[DATA SHOWN]
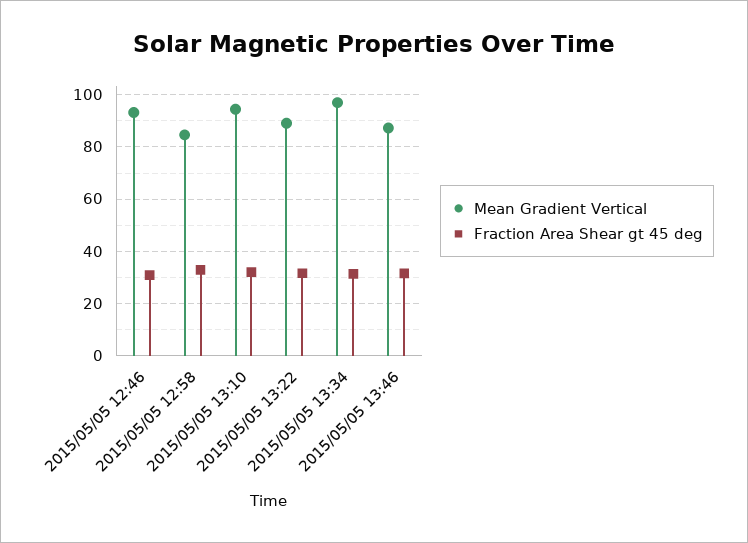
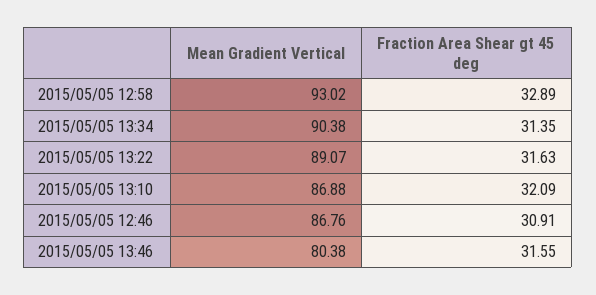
  {
    "Mean Gradient Vertical": {
-     "2015/05/05 12:46": 92.5,
+     "2015/05/05 12:46": 86.76,
-     "2015/05/05 12:58": 85,
+     "2015/05/05 12:58": 93.02,
-     "2015/05/05 13:10": 95,
+     "2015/05/05 13:10": 86.88,
      "2015/05/05 13:22": 89.07,
-     "2015/05/05 13:34": 97.5,
+     "2015/05/05 13:34": 90.38,
-     "2015/05/05 13:46": 87.5
+     "2015/05/05 13:46": 80.38
    },
    "Fraction Area Shear gt 45 deg": {
      "2015/05/05 12:46": 30.91,
      "2015/05/05 12:58": 32.89,
      "2015/05/05 13:10": 32.09,
      "2015/05/05 13:22": 31.63,
      "2015/05/05 13:34": 31.35,
      "2015/05/05 13:46": 31.55
    }
  }

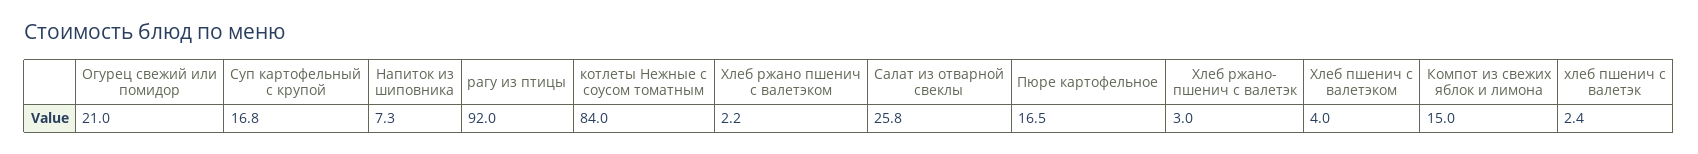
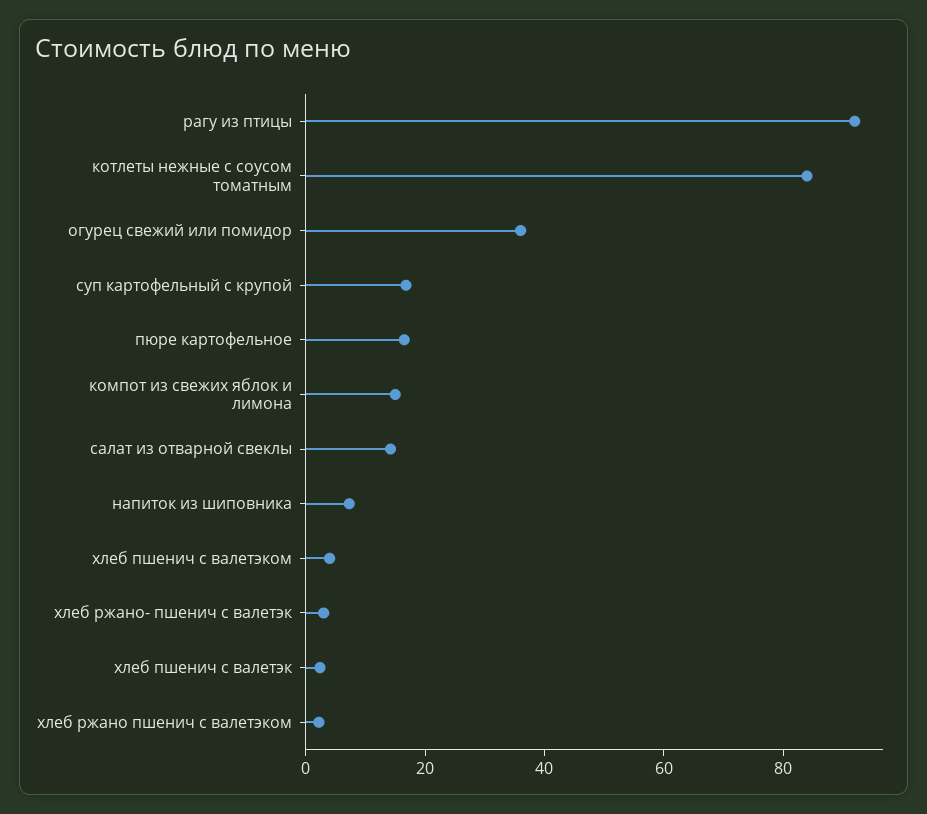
  {
-   "Огурец свежий или помидор": 21,
+   "Огурец свежий или помидор": 35,
    "Суп картофельный с крупой": 16.8,
    "Напиток из шиповника": 7.3,
    "рагу из птицы": 92,
    "котлеты Нежные с соусом томатным": 84,
    "Хлеб ржано пшенич с валетэком": 2.2,
-   "Салат из отварной свеклы": 25.8,
+   "Салат из отварной свеклы": 15,
    "Пюре картофельное": 16.5,
    "Хлеб ржано- пшенич с валетэк": 3,
    "Хлеб пшенич с валетэком": 4,
    "Компот из свежих яблок и лимона": 15,
    "хлеб пшенич с валетэк": 2.4
  }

[WHAT YOU NEED TO DO] Please, without any pictures, print each entry exactly.

[TASK RESULT]
  {
    "Mean Gradient Vertical": {
-     "2015/05/05 12:46": 92.5,
+     "2015/05/05 12:46": 86.76,
-     "2015/05/05 12:58": 85,
+     "2015/05/05 12:58": 93.02,
-     "2015/05/05 13:10": 95,
+     "2015/05/05 13:10": 86.88,
      "2015/05/05 13:22": 89.07,
-     "2015/05/05 13:34": 97.5,
+     "2015/05/05 13:34": 90.38,
-     "2015/05/05 13:46": 87.5
+     "2015/05/05 13:46": 80.38
    },
    "Fraction Area Shear gt 45 deg": {
      "2015/05/05 12:46": 30.91,
      "2015/05/05 12:58": 32.89,
      "2015/05/05 13:10": 32.09,
      "2015/05/05 13:22": 31.63,
      "2015/05/05 13:34": 31.35,
      "2015/05/05 13:46": 31.55
    }
  }

  {
-   "Огурец свежий или помидор": 21,
+   "Огурец свежий или помидор": 35,
    "Суп картофельный с крупой": 16.8,
    "Напиток из шиповника": 7.3,
    "рагу из птицы": 92,
    "котлеты Нежные с соусом томатным": 84,
    "Хлеб ржано пшенич с валетэком": 2.2,
-   "Салат из отварной свеклы": 25.8,
+   "Салат из отварной свеклы": 15,
    "Пюре картофельное": 16.5,
    "Хлеб ржано- пшенич с валетэк": 3,
    "Хлеб пшенич с валетэком": 4,
    "Компот из свежих яблок и лимона": 15,
    "хлеб пшенич с валетэк": 2.4
  }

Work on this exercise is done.